Was bedeutet dies in der Praxis:
 
  • Bei geplanten Updates oder Implementierungen die Business Anforderungen klarer definieren als bis dato üblich.

  • Erweiterungen und Modifikationen immer in Beziehungen  zu den Prozessen setzen. Prozesse, bei denen solche  Veränderungen am Anfang auftreten und zu weiteren Veränderungen führen, sind klare Kandidaten für Composite Solutions oder Web Services.

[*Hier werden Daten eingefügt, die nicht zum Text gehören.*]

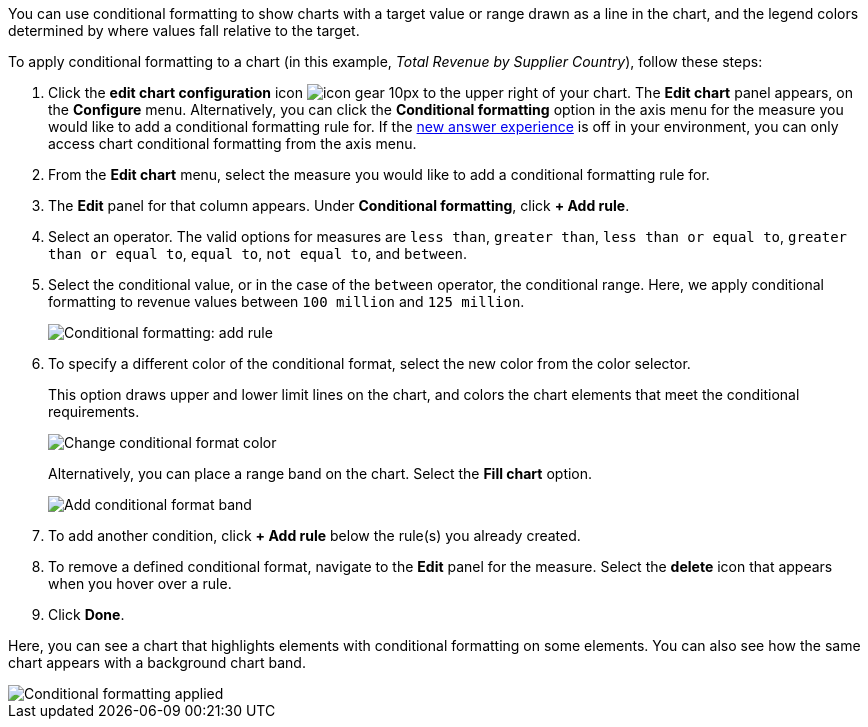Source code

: You can use conditional formatting to show charts with a target value or range drawn as a line in the chart, and the legend colors determined by where values fall relative to the target.

To apply conditional formatting to a chart (in this example, _Total Revenue by Supplier Country_), follow these steps:

. Click the *edit chart configuration* icon image:icon-gear-10px.png[] to the upper right of your chart.
The *Edit chart* panel appears, on the *Configure* menu.
Alternatively, you can click the *Conditional formatting* option in the axis menu for the measure you would like to add a conditional formatting rule for.
If the xref:answer-experience-new.adoc[new answer experience] is off in your environment, you can only access chart conditional formatting from the axis menu.
. From the *Edit chart* menu, select the measure you would like to add a conditional formatting rule for.
. The *Edit* panel for that column appears.
Under *Conditional formatting*, click *+ Add rule*.
. Select an operator.
The valid options for measures are `less than`, `greater than`, `less than or equal to`, `greater than or equal to`, `equal to`, `not equal to`, and `between`.
. Select the conditional value, or in the case of the `between` operator, the conditional range.
Here, we apply conditional formatting to revenue values between `100 million` and `125 million`.
+
image::conditional-formatting-chart-add-rule.png[Conditional formatting: add rule]

. To specify a different color of the conditional format, select the new color from the color selector.
+
This option draws upper and lower limit lines on the chart, and colors the chart elements that meet the conditional requirements.
+
image::conditional-formatting-chart-color.png[Change conditional format color]
+
Alternatively, you can place a range band on the chart.
Select the *Fill chart* option.
+
image::conditional-formatting-chart-fill.png[Add conditional format band]

. To add another condition, click *+ Add rule* below the rule(s) you already created.
. To remove a defined conditional format, navigate to the *Edit* panel for the measure.
Select the *delete* icon that appears when you hover over a rule.
. Click *Done*.

Here, you can see a chart that highlights elements with conditional formatting on some elements.
You can also see how the same chart appears with a background chart band.

image::conditional-formatting-applied-comparison.png[Conditional formatting applied, two options]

  • Die eigene IT stärker in Business Entscheidungen einbinden und mehr Prozesswissen in die IT bringen.

  • Upgrade nicht einfach ausschreiben, sondern entweder durch cross funktionale Teams alternative Ideen entwickeln lassen oder eine Ausschreibung mit hohem Freiheitsgrad für die Dienstleister gestalten, so dass es eher einen Wettbewerb der Konzepte als des reinen Preises gibt. Ggf. als RfI vorschalten.
  • Mit der eigenen IT stärker auseinander setzen und nach Trends und alternativen Möglichkeiten fragen. Insbesondere bei Anfragen für Change Requests.
  • Bei geplanten Veränderungen Marktüberblick von on-demand Services oder SaaS Serviceanbietern einholen und anschließend Integrationskonzepte diskutieren. Die eigene IT empfindet das oft als Wettbewerb und berät hier ggf. befangen, wenn nicht explizit nachgefragt wird.
  • Softwarelieferanten einbinden. Ggf. Ausschreibung eines SaaS Projektes. Viele SW Anbieter sind hier zwar noch nicht optimal aufgestellt, aber gerade deshalb offen für einen konzeptionellen Wettbewerb.
  • Shared Services als Ganzes ggf. zusammen mit Geschäftspartnern ausschreiben. Für mehrere Kunden setzen grade spezialisierte Serviceanbieter ggf. auch angepasste Services auf.